Dataset records Block Start
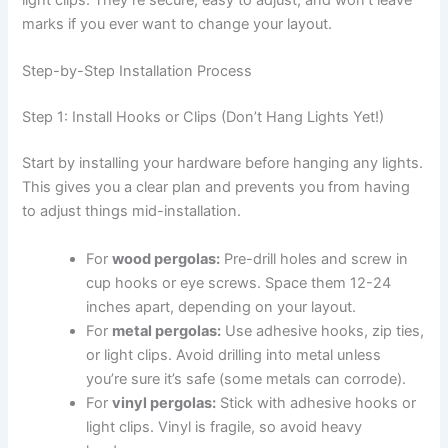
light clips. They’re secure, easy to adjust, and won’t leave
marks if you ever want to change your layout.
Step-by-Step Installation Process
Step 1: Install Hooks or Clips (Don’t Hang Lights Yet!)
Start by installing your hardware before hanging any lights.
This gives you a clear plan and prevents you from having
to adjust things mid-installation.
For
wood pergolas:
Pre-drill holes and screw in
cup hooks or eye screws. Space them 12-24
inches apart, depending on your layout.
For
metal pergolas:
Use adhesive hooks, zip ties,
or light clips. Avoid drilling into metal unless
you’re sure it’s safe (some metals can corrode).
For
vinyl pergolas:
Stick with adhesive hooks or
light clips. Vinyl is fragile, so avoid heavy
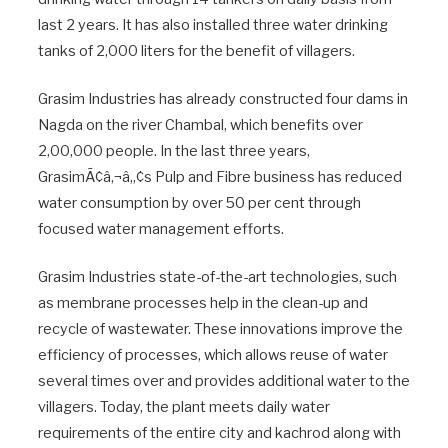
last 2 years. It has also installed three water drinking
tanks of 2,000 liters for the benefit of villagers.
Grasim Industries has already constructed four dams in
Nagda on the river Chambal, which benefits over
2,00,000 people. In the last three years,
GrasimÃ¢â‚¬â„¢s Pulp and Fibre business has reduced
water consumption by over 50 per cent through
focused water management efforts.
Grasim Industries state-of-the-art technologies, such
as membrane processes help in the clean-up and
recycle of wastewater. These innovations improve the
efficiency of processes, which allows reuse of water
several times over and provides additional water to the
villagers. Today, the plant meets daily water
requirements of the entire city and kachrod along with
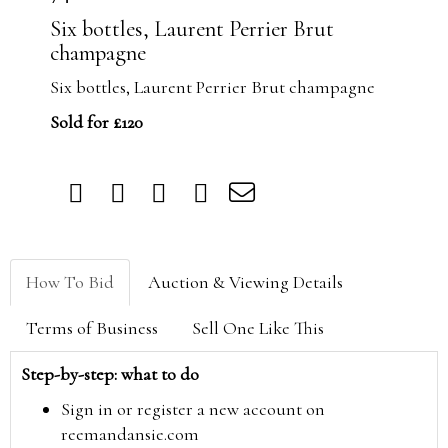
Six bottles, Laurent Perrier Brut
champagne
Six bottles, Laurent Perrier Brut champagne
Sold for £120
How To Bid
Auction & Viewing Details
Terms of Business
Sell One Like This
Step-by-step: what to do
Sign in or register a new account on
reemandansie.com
Dataset records Block End
Dataset records Block Start
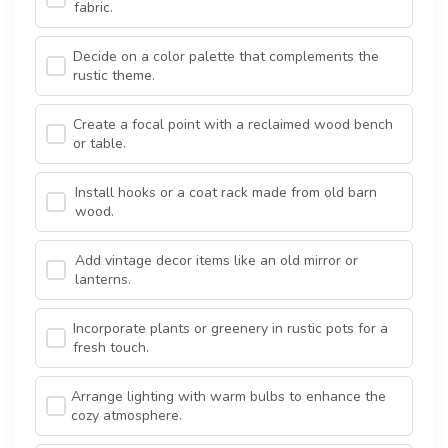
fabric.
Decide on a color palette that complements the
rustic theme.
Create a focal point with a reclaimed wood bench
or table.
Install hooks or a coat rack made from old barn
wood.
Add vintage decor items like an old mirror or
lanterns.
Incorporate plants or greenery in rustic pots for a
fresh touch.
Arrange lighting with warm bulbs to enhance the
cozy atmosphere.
Dataset records Block End
Dataset records Block Start
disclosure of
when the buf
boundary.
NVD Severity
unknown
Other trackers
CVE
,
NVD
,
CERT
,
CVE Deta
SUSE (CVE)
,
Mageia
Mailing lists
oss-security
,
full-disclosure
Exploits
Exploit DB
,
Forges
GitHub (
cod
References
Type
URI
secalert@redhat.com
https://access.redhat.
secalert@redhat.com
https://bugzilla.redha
Dataset records Block End
— Work request —
The stretch to restate runs from the line above containing "recycle of wastewater." through the line containing "Sign in or register a new account on". Copy it word for word, ends included, without pictures.

— Result for this task —
recycle of wastewater. These innovations improve the
efficiency of processes, which allows reuse of water
several times over and provides additional water to the
villagers. Today, the plant meets daily water
requirements of the entire city and kachrod along with
Six bottles, Laurent Perrier Brut
champagne
Six bottles, Laurent Perrier Brut champagne
Sold for £120
How To Bid
Auction & Viewing Details
Terms of Business
Sell One Like This
Step-by-step: what to do
Sign in or register a new account on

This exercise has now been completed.